Page 1 of 1

Grouping in transformer

Posted: Mon May 19, 2014 9:41 am
by manoj_23sakthi
Hi,

could you please help me to solve this .

In particular group if any value changes I have to pass the particular group in a link 2 . If value doesn't change pass it in link1

Input :
-------
Key | Value
A|01
A|01
A|01
B|01
B|01
B|02
C|01
D|02
D|03

Output:
-------

Link 1 :
A|01
A|01
A|01
C|01

Link 2:
B|01
B|01
B|02
D|02
D|03

I tried in transformer looping to achieve this by last row in group , i am not able to achieve this ..

Posted: Mon May 19, 2014 10:07 am
by chulett
Since you need to process the entire group before you know what link any of them should go down, I'd suggest a "fork join" design where you evaluate the groups for the number of distinct values and then use that as a lookup for the main data flow. If that Key has 1 distinct value, then route all in that group to Link 1. More than 1 distinct value? Link 2.

Posted: Mon May 19, 2014 11:53 am
by manoj_23sakthi
Yes
even if i have more than one distinct value i have to send in link 1

Posted: Mon May 19, 2014 12:11 pm
by chulett
No, according to your text and samples more than one distinct value in the "Value" column for a Key makes it go to Link 2. So in your example, A has three values but only one distinct value -> Link 1. B has three values but two distinct values -> Link 2.

The fork join will handle all that for you. The lookup should have one row per Key value with a count of distinct Values that Key contains.
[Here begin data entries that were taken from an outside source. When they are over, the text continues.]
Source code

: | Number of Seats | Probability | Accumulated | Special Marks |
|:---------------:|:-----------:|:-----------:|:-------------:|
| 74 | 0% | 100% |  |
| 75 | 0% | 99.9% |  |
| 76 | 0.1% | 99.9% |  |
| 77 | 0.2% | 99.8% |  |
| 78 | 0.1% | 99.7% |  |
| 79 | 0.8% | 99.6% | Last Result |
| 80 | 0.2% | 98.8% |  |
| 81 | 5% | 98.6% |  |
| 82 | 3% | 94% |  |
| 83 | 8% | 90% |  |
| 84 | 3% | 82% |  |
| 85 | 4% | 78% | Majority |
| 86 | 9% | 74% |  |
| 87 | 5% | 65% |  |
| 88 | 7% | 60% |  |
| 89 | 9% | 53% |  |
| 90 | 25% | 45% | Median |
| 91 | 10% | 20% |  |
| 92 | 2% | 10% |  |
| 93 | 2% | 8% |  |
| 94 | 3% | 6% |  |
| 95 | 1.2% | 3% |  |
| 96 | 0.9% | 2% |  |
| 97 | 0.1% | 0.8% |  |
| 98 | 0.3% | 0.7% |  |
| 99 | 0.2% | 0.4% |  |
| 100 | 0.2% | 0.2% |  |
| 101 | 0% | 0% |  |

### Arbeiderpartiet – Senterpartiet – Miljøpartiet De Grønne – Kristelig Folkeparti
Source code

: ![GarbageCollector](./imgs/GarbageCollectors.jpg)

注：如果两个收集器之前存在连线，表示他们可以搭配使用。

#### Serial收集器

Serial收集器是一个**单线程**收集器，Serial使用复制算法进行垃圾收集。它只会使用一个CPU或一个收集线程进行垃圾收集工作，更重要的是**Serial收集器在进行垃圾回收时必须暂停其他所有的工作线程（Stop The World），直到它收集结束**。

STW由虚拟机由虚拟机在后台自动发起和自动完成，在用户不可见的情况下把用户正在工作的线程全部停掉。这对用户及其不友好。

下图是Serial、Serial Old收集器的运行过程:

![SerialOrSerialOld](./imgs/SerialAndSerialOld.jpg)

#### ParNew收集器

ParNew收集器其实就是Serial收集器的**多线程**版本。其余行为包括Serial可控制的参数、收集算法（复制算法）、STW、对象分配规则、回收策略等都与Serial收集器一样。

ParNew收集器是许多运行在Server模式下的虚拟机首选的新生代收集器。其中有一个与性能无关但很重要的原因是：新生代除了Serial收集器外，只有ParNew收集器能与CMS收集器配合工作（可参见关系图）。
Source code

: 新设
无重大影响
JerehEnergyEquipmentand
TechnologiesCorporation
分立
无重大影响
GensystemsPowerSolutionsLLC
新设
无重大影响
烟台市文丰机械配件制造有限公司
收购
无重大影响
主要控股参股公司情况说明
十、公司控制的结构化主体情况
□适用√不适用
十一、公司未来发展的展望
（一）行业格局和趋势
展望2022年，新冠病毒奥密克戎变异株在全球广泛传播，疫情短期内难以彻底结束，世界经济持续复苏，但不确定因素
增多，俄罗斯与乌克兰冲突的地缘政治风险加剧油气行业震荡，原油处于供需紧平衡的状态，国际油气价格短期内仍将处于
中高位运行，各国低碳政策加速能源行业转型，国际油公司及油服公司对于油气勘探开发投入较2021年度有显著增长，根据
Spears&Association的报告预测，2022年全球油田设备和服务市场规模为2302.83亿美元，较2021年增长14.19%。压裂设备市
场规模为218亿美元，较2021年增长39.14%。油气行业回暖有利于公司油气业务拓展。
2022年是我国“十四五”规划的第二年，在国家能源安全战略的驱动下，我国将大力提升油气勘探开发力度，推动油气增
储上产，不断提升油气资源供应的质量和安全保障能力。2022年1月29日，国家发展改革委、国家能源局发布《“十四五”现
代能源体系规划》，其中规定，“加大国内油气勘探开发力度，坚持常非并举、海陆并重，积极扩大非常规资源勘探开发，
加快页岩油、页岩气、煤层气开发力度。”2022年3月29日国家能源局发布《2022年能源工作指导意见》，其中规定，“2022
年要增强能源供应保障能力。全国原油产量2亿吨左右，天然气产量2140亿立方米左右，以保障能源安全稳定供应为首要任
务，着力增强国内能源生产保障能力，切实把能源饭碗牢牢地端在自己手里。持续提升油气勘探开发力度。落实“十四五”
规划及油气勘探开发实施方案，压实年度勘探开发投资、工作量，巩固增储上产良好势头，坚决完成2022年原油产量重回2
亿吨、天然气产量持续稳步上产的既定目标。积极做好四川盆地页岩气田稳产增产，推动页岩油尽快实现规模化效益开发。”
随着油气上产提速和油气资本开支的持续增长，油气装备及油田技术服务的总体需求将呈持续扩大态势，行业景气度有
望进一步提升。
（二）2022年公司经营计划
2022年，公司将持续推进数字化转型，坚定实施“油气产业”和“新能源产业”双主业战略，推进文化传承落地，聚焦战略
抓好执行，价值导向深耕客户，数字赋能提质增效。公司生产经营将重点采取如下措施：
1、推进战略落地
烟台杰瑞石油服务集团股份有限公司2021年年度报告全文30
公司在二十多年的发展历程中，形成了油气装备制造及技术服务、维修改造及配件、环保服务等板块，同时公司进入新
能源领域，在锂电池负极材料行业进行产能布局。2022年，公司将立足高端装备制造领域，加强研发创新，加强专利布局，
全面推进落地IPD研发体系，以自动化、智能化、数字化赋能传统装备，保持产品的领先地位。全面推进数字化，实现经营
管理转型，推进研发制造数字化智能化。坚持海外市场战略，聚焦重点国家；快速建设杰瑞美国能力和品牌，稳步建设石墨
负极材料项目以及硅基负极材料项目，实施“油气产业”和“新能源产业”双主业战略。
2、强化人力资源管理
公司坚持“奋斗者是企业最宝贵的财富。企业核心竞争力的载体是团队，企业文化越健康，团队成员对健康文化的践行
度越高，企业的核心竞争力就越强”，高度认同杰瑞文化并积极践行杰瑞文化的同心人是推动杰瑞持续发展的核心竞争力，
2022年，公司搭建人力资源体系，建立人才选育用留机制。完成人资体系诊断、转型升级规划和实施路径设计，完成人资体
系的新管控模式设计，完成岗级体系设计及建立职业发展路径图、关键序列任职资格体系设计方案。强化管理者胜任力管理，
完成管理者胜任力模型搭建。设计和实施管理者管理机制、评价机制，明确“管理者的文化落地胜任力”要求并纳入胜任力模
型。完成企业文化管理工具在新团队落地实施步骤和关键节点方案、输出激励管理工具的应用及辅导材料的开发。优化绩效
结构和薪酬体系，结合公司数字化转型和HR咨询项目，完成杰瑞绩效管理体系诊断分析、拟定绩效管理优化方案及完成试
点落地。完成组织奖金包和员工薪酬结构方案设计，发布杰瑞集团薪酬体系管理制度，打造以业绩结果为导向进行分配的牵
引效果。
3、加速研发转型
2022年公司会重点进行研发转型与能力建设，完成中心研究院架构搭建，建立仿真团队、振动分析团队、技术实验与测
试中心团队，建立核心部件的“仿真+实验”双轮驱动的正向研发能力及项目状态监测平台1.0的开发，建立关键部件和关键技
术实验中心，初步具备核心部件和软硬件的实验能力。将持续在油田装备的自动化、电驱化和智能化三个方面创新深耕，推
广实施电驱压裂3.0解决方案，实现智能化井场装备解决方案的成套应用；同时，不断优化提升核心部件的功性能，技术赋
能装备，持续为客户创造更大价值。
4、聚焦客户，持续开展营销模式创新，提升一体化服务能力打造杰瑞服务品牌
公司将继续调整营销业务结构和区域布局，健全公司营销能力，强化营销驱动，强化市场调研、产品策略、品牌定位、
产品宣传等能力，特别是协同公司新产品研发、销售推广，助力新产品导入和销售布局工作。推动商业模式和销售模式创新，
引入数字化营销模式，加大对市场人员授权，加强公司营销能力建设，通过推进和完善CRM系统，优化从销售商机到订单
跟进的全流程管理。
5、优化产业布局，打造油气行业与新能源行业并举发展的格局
Posted: Mon May 19, 2014 12:36 pm
by manoj_23sakthi
Hi,
Even if it is distinct or duplicate ,i have to retain if a key contains same value in a group in link 1,Else retain the group in link 2

Posted: Mon May 19, 2014 12:45 pm
by chulett
I think there's some confusion around what the word "distinct" means. Regardless, as noted twice now, a fork join design will get you your desired outcome.

Posted: Mon May 19, 2014 1:18 pm
by manoj_23sakthi
distinct (unique in group )

Posted: Mon May 19, 2014 4:57 pm
by ray.wurlod
Use a fork join design, as already indicated. Search DSXchange for details about how to do fork join designs.

Posted: Tue May 20, 2014 1:19 am
by ssnegi
From source have copy stage. create two outputs from copy stage output1 & output2.
From output2--> Remove Duplicate stage --> hash partitioned sorted key, sorted only value
Then from remove duplicate stage -->
Aggregator stage-->partitioning same --> Group Key-->count rows.
Then join output1 from copy to output from aggregator based on key.
Then filter constraint count = 1 in link1 (having same values) and count > 1 in link2 (having different values).